## [Exercise directions]
For this exercise, repeat the whole listing below exactly. Leave the pictures out.

## [Supplied material]
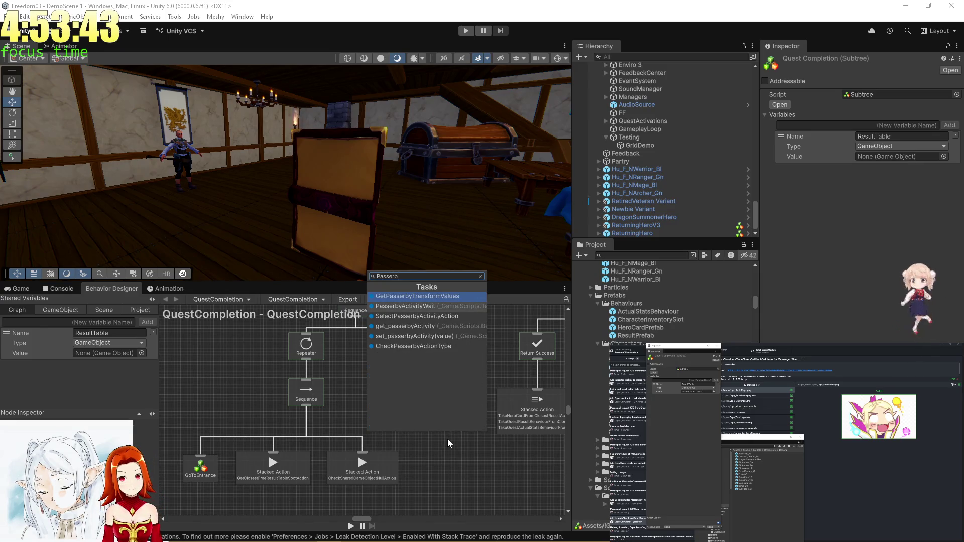
pyautogui.press('Down')
pyautogui.press('Down')
pyautogui.press('Return')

## [Output for this task]
pyautogui.press('Down')
pyautogui.press('Down')
pyautogui.press('Return')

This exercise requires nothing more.